Второе проявилось в том, что фашистские движения сыграли роль не просто орудия реакции, но и своего рода «кривого зеркала» рабочего движения. Марши «чернорубашечников», СА, фалангистов, «Скрещенных стрел» по-своему повторяли левые демонстрации. Шовинистическая демагогия об «отнимающих рабочие места» иммигрантах или «засевших в банках» евреях во многом затрагивала больные вопросы неравенства и безработицы. Корпоративизм, традиционализм и воззвания к единству нации становились суррогатом идеи классовой солидарности. А масштабные госпроекты фашистских правительств вроде многолетних модернизационных планов (формально напоминавших советские пятилетки) работали по сути по-кейнсиански, стимулируя занятость и спрос.

В итоге, такого рода идеологическая мимикрия действительно находила определенный отклик среди части рабочих и мелких буржуа, привлекая их в фашистское движение. Это позволило в т. ч. создать на основе массовых парамилитарных группировок эффективные репрессивные органы вроде SS или итальянской OVRA, насчитывавшие сотни тысяч кадров, многочисленные молодежные организации, корпоративистские «профсоюзы» и т. д.

Разумеется, конкретные варианты фашизма могли незначительно отклоняться от этой схемы. Так, при режиме Муссолини коммунисты долгое время чаще «обходились» тюрьмой и пытками, чем смертью. Для Франко и Хорти был в несколько меньшей степени характерен «социальный» популизм. Исторически более поздние режимы Пиночета в Чили или Виделы в Аргентине — также менее склонные к популизму, — опирались прежде всего на армию, а не на парамилитарные формирования. При этом для них, как и для индонезийской диктатуры Сухарто, в силу (полу)периферийного положения их стран была в меньшей степени доступна экспансионистская политика, что, впрочем, не мешало шовинистической риторике.

» **Задания**
1 - Определите, соответствуют ли утверждения (a), (b) и (c) тексту о фашистских движениях. Ответьте «да» или «нет» и приведите точную цитату, которая это подтверждает.
(a) Для Франко и Хорти «социальный» популизм был характерен в большей степени.
(b) Режимы Пиночета и Виделы опирались прежде всего на армию.
(c) Многолетние модернизационные планы фашистских правительств формально напоминали советские пятилетки.
2 - Продолжите текст о фашистских движениях, начав сразу после его последнего предложения.

» **Исходные данные**
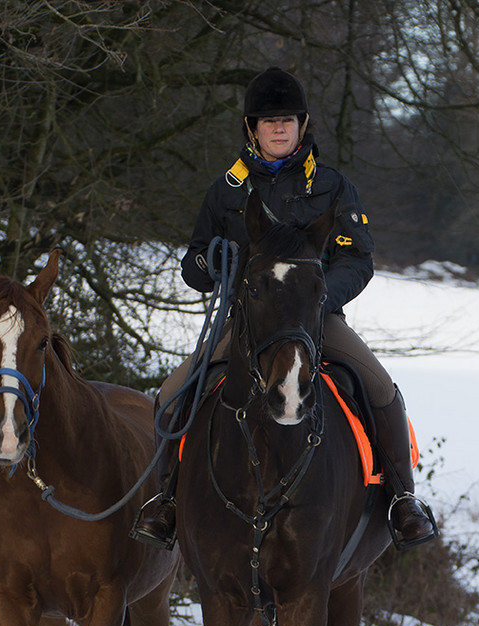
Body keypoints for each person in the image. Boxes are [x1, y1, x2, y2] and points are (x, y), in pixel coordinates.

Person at [131, 67, 437, 551]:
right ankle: (164, 500)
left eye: (287, 120)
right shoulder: (226, 191)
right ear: (251, 128)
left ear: (302, 123)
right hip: (248, 324)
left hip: (318, 321)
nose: (279, 128)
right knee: (171, 394)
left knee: (380, 389)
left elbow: (357, 258)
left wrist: (318, 301)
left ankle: (403, 500)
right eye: (268, 120)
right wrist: (210, 262)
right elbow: (193, 264)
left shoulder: (334, 188)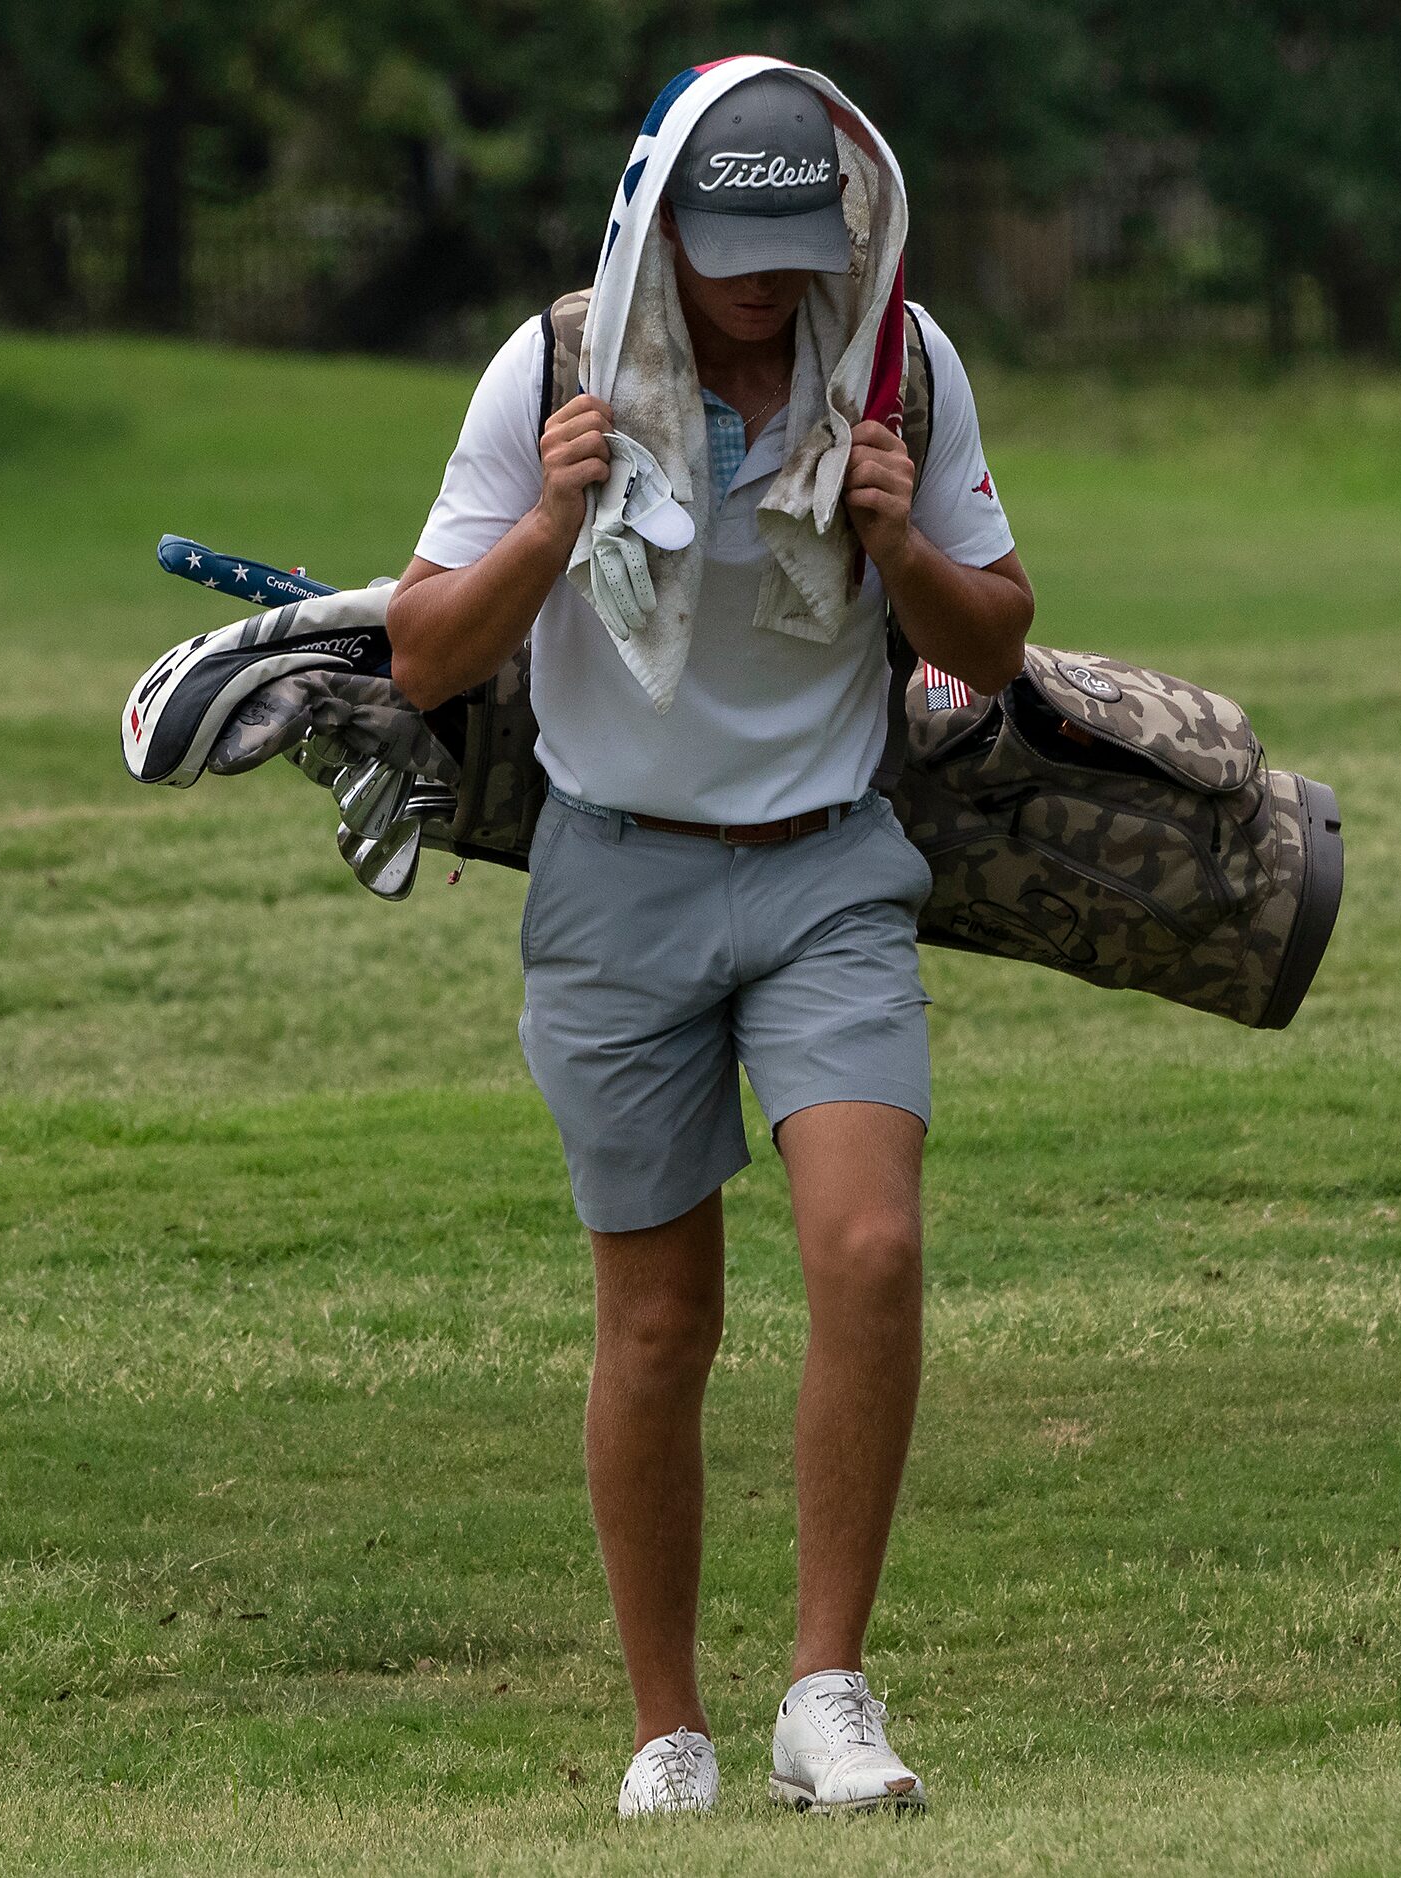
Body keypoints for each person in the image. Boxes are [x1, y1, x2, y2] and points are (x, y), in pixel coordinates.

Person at [387, 60, 1032, 1818]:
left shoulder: (898, 366)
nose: (761, 284)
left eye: (790, 244)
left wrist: (899, 544)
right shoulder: (554, 372)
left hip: (829, 869)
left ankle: (827, 1691)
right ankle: (667, 1726)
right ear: (657, 221)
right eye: (725, 243)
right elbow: (430, 653)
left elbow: (994, 639)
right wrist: (548, 519)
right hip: (618, 883)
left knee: (873, 1249)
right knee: (662, 1326)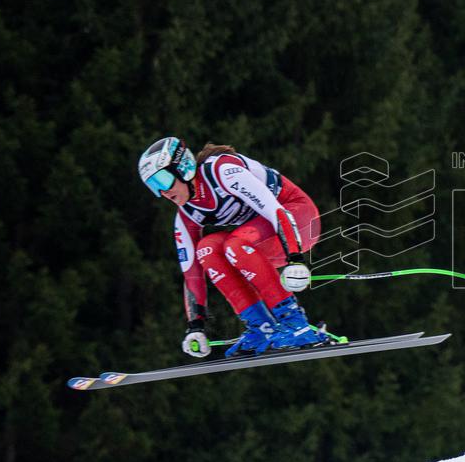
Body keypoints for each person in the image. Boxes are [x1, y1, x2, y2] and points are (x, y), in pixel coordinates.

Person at [137, 137, 328, 358]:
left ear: (183, 168)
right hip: (262, 240)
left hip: (298, 220)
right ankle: (262, 328)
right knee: (206, 249)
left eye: (163, 180)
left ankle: (297, 324)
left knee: (234, 245)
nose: (163, 192)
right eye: (154, 187)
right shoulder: (186, 215)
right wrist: (195, 327)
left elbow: (275, 211)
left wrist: (295, 259)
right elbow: (192, 273)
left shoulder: (222, 171)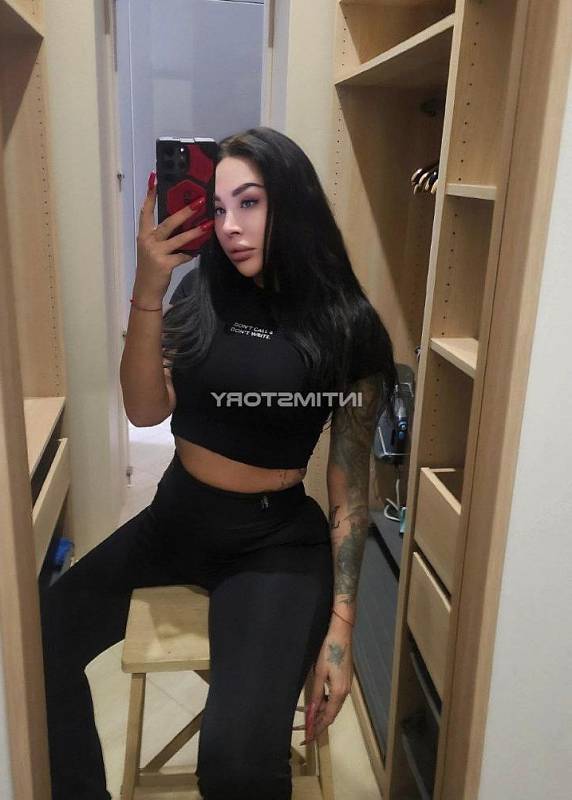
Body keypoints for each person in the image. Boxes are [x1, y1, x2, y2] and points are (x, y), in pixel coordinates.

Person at [40, 126, 397, 799]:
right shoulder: (200, 289)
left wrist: (341, 630)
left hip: (273, 544)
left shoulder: (348, 325)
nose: (230, 226)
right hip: (173, 522)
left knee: (237, 766)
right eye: (219, 206)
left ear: (293, 201)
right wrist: (149, 285)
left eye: (250, 203)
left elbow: (350, 487)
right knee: (36, 646)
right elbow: (145, 410)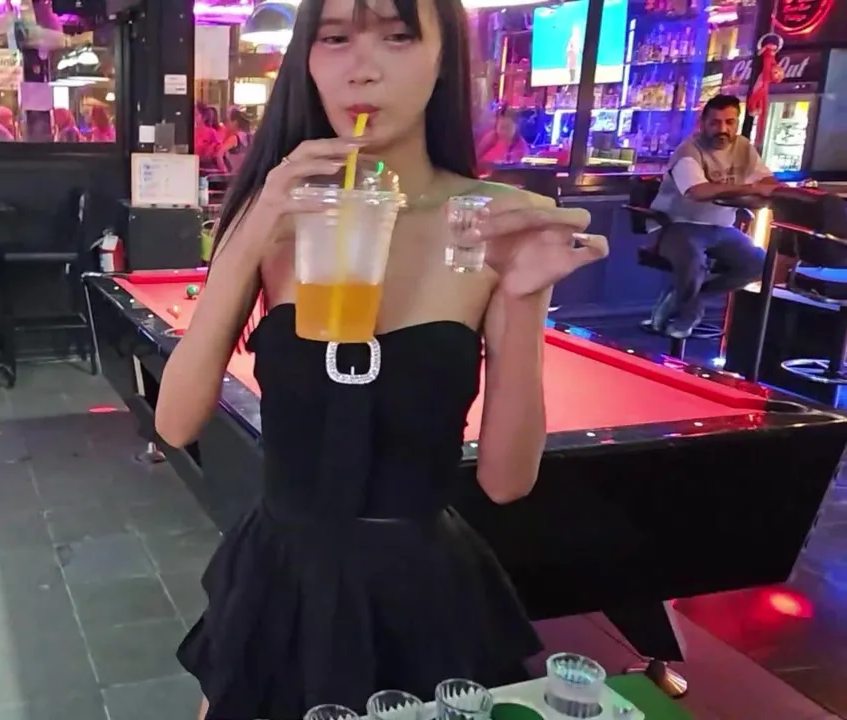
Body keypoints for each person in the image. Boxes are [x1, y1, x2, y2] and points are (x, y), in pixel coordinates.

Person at [155, 0, 607, 717]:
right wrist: (252, 227)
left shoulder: (487, 221)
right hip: (278, 583)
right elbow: (176, 423)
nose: (362, 68)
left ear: (442, 55)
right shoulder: (280, 215)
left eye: (398, 37)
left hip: (419, 592)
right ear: (307, 60)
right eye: (335, 38)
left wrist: (525, 299)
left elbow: (506, 481)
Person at [646, 94, 774, 338]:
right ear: (702, 123)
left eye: (729, 122)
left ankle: (692, 298)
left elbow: (767, 181)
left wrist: (772, 190)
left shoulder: (743, 148)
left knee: (761, 263)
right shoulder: (688, 151)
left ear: (737, 123)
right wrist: (749, 189)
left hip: (722, 227)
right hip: (675, 224)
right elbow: (697, 192)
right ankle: (686, 317)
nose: (722, 129)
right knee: (694, 262)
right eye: (715, 122)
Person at [219, 106, 252, 174]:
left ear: (235, 122)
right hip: (247, 173)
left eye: (228, 121)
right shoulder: (250, 137)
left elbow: (219, 154)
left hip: (235, 175)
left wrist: (225, 171)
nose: (227, 124)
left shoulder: (234, 138)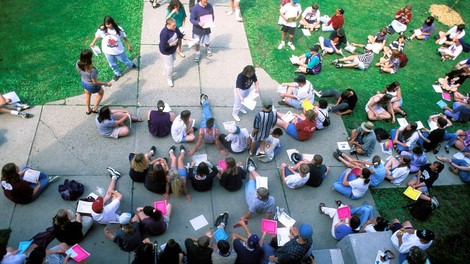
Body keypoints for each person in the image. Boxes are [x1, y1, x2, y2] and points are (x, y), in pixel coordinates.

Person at [90, 16, 137, 81]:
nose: (107, 26)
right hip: (107, 51)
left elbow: (124, 37)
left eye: (109, 24)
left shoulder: (118, 29)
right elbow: (97, 36)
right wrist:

» **Ответы к заданиям**
1 -
(a) Нет: «Для Франко и Хорти был в несколько меньшей степени характерен „социальный“ популизм».
(b) Да: «опирались прежде всего на армию, а не на парамилитарные формирования».
(c) Да: «многолетних модернизационных планов (формально напоминавших советские пятилетки)».

2 -
Более того, нередко можно видеть конкуренцию между различными вариантами фашизма в одной стране. Например, между более популистским (Штрассер, Рём, Эдилья, Кодряну) и более консервативным (Гитлер, Франко, Антонеску) крыльями, между менее радикальными (Дольфус, Хорти) и более радикальными (австрийские нацисты, Салаши) партиями. Как ни парадоксально, но фашизм такую конкуренцию в известной мере допускает — просто в силу того, что по мере разгрома левых на первый план ожидаемо начинают выходить противоречия внутри правых.

Тем не менее, о каком бы варианте речь ни шла, по отношению к рабочему движению тактика всяких фашистов остаётся по сути неизменной. Частные отклонения не мешают выделить некоторые родовые черты. Эти черты вполне можно обобщить, тем самым скорректировав определение Димитрова. Тогда мы можем определить фашизм как: (a) авторитарный режим, (b) устанавливаемый монополистическим капиталом в период его неустойчивого положения и (c) обострения классовой борьбы до степени, когда усиление рабочего движения создает угрозу пролетарской революции, (d) опирающийся на армию и/или массовые парамилитарные образования и (e) имеющий такие характерные черты, как:

  • Полный запрет всякой открытой деятельности оппозиции, поражение в правах недостаточно лояльных граждан,
  • Массовые и систематические аресты и расправы над коммунистами, социал-демократами, анархистами, профсоюзными и общественными активистами,
  • Официальная идеология корпоративизма/солидаризма, «единства нации», отрицающая классовые противоречия, но в большей или меньшей степени использующая элементы популизма и заигрывания с «социальной» повесткой,
  • Национализм и шовинизм, милитаризм, объединение нации против внутренних и внешних «врагов».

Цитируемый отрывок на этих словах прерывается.